# [Brief]
Each entry must be copied exactly, without omission.

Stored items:

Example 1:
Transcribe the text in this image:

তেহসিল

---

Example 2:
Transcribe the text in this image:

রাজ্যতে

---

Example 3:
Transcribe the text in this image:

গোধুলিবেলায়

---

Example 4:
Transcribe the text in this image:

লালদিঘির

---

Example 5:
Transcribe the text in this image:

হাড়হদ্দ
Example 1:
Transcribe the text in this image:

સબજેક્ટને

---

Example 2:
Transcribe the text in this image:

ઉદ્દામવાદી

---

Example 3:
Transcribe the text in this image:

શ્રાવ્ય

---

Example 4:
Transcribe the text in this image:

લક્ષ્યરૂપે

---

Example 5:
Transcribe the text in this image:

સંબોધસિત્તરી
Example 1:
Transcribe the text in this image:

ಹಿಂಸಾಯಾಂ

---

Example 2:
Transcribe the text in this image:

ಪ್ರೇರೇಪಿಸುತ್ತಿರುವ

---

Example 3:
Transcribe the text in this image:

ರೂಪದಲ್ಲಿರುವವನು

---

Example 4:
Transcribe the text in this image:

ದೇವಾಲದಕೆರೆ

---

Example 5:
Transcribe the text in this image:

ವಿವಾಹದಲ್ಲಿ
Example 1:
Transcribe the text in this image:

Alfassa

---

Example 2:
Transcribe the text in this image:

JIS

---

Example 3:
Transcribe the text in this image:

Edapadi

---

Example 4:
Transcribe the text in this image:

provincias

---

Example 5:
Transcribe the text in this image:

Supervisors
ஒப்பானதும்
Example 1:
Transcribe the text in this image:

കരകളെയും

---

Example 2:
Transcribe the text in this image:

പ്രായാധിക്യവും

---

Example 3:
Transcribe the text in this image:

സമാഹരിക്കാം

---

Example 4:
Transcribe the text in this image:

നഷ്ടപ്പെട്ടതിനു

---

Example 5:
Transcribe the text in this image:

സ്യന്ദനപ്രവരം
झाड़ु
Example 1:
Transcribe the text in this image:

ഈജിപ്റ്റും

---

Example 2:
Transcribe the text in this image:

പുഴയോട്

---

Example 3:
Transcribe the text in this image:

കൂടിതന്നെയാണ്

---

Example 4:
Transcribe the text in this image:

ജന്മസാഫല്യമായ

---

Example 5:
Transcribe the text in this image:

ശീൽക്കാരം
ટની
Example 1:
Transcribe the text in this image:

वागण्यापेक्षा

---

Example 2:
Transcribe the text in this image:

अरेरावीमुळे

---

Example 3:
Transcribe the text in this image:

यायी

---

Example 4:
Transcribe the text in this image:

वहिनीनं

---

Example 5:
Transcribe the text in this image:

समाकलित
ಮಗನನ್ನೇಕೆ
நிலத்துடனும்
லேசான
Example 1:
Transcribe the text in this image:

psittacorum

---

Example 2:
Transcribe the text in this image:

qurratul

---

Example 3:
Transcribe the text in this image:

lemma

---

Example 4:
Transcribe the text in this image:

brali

# [Output]
Example 1:
Transcribe the text in this image:

তেহসিল

---

Example 2:
Transcribe the text in this image:

রাজ্যতে

---

Example 3:
Transcribe the text in this image:

গোধুলিবেলায়

---

Example 4:
Transcribe the text in this image:

লালদিঘির

---

Example 5:
Transcribe the text in this image:

হাড়হদ্দ
Example 1:
Transcribe the text in this image:

સબજેક્ટને

---

Example 2:
Transcribe the text in this image:

ઉદ્દામવાદી

---

Example 3:
Transcribe the text in this image:

શ્રાવ્ય

---

Example 4:
Transcribe the text in this image:

લક્ષ્યરૂપે

---

Example 5:
Transcribe the text in this image:

સંબોધસિત્તરી
Example 1:
Transcribe the text in this image:

ಹಿಂಸಾಯಾಂ

---

Example 2:
Transcribe the text in this image:

ಪ್ರೇರೇಪಿಸುತ್ತಿರುವ

---

Example 3:
Transcribe the text in this image:

ರೂಪದಲ್ಲಿರುವವನು

---

Example 4:
Transcribe the text in this image:

ದೇವಾಲದಕೆರೆ

---

Example 5:
Transcribe the text in this image:

ವಿವಾಹದಲ್ಲಿ
Example 1:
Transcribe the text in this image:

Alfassa

---

Example 2:
Transcribe the text in this image:

JIS

---

Example 3:
Transcribe the text in this image:

Edapadi

---

Example 4:
Transcribe the text in this image:

provincias

---

Example 5:
Transcribe the text in this image:

Supervisors
ஒப்பானதும்
Example 1:
Transcribe the text in this image:

കരകളെയും

---

Example 2:
Transcribe the text in this image:

പ്രായാധിക്യവും

---

Example 3:
Transcribe the text in this image:

സമാഹരിക്കാം

---

Example 4:
Transcribe the text in this image:

നഷ്ടപ്പെട്ടതിനു

---

Example 5:
Transcribe the text in this image:

സ്യന്ദനപ്രവരം
झाड़ु
Example 1:
Transcribe the text in this image:

ഈജിപ്റ്റും

---

Example 2:
Transcribe the text in this image:

പുഴയോട്

---

Example 3:
Transcribe the text in this image:

കൂടിതന്നെയാണ്

---

Example 4:
Transcribe the text in this image:

ജന്മസാഫല്യമായ

---

Example 5:
Transcribe the text in this image:

ശീൽക്കാരം
ટની
Example 1:
Transcribe the text in this image:

वागण्यापेक्षा

---

Example 2:
Transcribe the text in this image:

अरेरावीमुळे

---

Example 3:
Transcribe the text in this image:

यायी

---

Example 4:
Transcribe the text in this image:

वहिनीनं

---

Example 5:
Transcribe the text in this image:

समाकलित
ಮಗನನ್ನೇಕೆ
நிலத்துடனும்
லேசான
Example 1:
Transcribe the text in this image:

psittacorum

---

Example 2:
Transcribe the text in this image:

qurratul

---

Example 3:
Transcribe the text in this image:

lemma

---

Example 4:
Transcribe the text in this image:

brali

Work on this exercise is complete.